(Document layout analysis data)
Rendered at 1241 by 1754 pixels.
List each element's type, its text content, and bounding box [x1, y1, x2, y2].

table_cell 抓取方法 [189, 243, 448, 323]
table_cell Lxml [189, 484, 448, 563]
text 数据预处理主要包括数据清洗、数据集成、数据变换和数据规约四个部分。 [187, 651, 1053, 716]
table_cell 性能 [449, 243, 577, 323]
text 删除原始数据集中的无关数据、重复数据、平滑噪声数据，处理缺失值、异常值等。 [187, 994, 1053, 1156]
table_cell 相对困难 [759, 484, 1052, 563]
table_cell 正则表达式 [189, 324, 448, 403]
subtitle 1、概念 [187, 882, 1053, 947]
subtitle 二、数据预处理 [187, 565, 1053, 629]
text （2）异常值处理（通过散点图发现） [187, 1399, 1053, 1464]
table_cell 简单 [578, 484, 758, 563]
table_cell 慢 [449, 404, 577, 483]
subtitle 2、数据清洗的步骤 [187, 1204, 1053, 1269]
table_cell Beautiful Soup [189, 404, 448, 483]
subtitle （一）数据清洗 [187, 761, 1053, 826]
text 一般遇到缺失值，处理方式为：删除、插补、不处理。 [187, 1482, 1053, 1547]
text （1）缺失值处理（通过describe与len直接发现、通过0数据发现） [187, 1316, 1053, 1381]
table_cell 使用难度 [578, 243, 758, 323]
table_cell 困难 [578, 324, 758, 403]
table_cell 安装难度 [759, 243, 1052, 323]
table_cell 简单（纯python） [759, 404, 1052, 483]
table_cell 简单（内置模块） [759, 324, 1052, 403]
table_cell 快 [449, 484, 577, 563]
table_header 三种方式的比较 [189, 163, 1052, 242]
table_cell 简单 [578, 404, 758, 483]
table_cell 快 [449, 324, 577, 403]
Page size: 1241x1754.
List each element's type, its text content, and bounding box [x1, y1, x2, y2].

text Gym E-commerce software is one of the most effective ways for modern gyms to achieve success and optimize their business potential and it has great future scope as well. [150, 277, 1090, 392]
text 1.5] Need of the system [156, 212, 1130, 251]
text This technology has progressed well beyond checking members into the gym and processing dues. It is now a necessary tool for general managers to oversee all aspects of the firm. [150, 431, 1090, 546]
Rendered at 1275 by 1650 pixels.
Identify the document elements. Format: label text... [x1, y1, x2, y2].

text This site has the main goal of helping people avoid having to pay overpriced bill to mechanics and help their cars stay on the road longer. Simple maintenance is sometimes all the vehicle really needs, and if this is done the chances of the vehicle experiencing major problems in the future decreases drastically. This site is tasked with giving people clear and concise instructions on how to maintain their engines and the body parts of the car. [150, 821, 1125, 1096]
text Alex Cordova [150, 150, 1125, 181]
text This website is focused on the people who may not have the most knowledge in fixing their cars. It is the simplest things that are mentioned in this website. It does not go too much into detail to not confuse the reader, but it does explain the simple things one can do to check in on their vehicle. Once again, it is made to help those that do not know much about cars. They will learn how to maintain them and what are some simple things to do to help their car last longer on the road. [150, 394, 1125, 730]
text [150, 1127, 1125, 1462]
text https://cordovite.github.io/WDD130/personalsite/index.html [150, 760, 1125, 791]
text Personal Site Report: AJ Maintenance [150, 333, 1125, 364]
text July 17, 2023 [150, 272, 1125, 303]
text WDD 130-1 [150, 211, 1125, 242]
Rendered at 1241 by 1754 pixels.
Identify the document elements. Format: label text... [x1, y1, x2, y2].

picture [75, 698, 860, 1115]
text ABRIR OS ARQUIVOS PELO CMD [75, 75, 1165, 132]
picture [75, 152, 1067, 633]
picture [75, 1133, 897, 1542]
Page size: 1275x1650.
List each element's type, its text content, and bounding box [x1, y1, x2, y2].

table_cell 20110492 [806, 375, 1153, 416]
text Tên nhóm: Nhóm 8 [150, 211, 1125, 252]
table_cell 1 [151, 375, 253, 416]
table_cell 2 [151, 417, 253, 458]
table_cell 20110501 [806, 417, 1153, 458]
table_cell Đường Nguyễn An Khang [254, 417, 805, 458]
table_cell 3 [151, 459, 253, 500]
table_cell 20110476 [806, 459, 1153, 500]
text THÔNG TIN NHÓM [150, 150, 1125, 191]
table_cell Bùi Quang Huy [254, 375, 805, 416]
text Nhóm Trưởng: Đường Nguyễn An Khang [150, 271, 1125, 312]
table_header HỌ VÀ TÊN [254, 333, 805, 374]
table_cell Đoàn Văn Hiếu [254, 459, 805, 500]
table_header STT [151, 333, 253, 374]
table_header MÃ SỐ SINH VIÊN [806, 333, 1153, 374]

REQUIRED ACTION — Every record, word for word, must be returned.

EXERCISE SOLUTION —
Rendered at 1241 by 1754 pixels.
List each element's type, its text content, and bounding box [x1, y1, x2, y2].

table_cell 抓取方法 [189, 243, 448, 323]
table_cell Lxml [189, 484, 448, 563]
text 数据预处理主要包括数据清洗、数据集成、数据变换和数据规约四个部分。 [187, 651, 1053, 716]
table_cell 性能 [449, 243, 577, 323]
text 删除原始数据集中的无关数据、重复数据、平滑噪声数据，处理缺失值、异常值等。 [187, 994, 1053, 1156]
table_cell 相对困难 [759, 484, 1052, 563]
table_cell 正则表达式 [189, 324, 448, 403]
subtitle 1、概念 [187, 882, 1053, 947]
subtitle 二、数据预处理 [187, 565, 1053, 629]
text （2）异常值处理（通过散点图发现） [187, 1399, 1053, 1464]
table_cell 简单 [578, 484, 758, 563]
table_cell 慢 [449, 404, 577, 483]
subtitle 2、数据清洗的步骤 [187, 1204, 1053, 1269]
table_cell Beautiful Soup [189, 404, 448, 483]
subtitle （一）数据清洗 [187, 761, 1053, 826]
text 一般遇到缺失值，处理方式为：删除、插补、不处理。 [187, 1482, 1053, 1547]
text （1）缺失值处理（通过describe与len直接发现、通过0数据发现） [187, 1316, 1053, 1381]
table_cell 使用难度 [578, 243, 758, 323]
table_cell 困难 [578, 324, 758, 403]
table_cell 安装难度 [759, 243, 1052, 323]
table_cell 简单（纯python） [759, 404, 1052, 483]
table_cell 简单（内置模块） [759, 324, 1052, 403]
table_cell 快 [449, 484, 577, 563]
table_header 三种方式的比较 [189, 163, 1052, 242]
table_cell 简单 [578, 404, 758, 483]
table_cell 快 [449, 324, 577, 403]
Page size: 1241x1754.
List each element's type, its text content, and bounding box [x1, y1, x2, y2].

text Gym E-commerce software is one of the most effective ways for modern gyms to achieve success and optimize their business potential and it has great future scope as well. [150, 277, 1090, 392]
text 1.5] Need of the system [156, 212, 1130, 251]
text This technology has progressed well beyond checking members into the gym and processing dues. It is now a necessary tool for general managers to oversee all aspects of the firm. [150, 431, 1090, 546]
Rendered at 1275 by 1650 pixels.
Identify the document elements. Format: label text... [x1, y1, x2, y2].

text This site has the main goal of helping people avoid having to pay overpriced bill to mechanics and help their cars stay on the road longer. Simple maintenance is sometimes all the vehicle really needs, and if this is done the chances of the vehicle experiencing major problems in the future decreases drastically. This site is tasked with giving people clear and concise instructions on how to maintain their engines and the body parts of the car. [150, 821, 1125, 1096]
text Alex Cordova [150, 150, 1125, 181]
text This website is focused on the people who may not have the most knowledge in fixing their cars. It is the simplest things that are mentioned in this website. It does not go too much into detail to not confuse the reader, but it does explain the simple things one can do to check in on their vehicle. Once again, it is made to help those that do not know much about cars. They will learn how to maintain them and what are some simple things to do to help their car last longer on the road. [150, 394, 1125, 730]
text [150, 1127, 1125, 1462]
text https://cordovite.github.io/WDD130/personalsite/index.html [150, 760, 1125, 791]
text Personal Site Report: AJ Maintenance [150, 333, 1125, 364]
text July 17, 2023 [150, 272, 1125, 303]
text WDD 130-1 [150, 211, 1125, 242]
Rendered at 1241 by 1754 pixels.
Identify the document elements. Format: label text... [x1, y1, x2, y2].

picture [75, 698, 860, 1115]
text ABRIR OS ARQUIVOS PELO CMD [75, 75, 1165, 132]
picture [75, 152, 1067, 633]
picture [75, 1133, 897, 1542]
Page size: 1275x1650.
List each element's type, its text content, and bounding box [x1, y1, x2, y2].

table_cell 20110492 [806, 375, 1153, 416]
text Tên nhóm: Nhóm 8 [150, 211, 1125, 252]
table_cell 1 [151, 375, 253, 416]
table_cell 2 [151, 417, 253, 458]
table_cell 20110501 [806, 417, 1153, 458]
table_cell Đường Nguyễn An Khang [254, 417, 805, 458]
table_cell 3 [151, 459, 253, 500]
table_cell 20110476 [806, 459, 1153, 500]
text THÔNG TIN NHÓM [150, 150, 1125, 191]
table_cell Bùi Quang Huy [254, 375, 805, 416]
text Nhóm Trưởng: Đường Nguyễn An Khang [150, 271, 1125, 312]
table_header HỌ VÀ TÊN [254, 333, 805, 374]
table_cell Đoàn Văn Hiếu [254, 459, 805, 500]
table_header STT [151, 333, 253, 374]
table_header MÃ SỐ SINH VIÊN [806, 333, 1153, 374]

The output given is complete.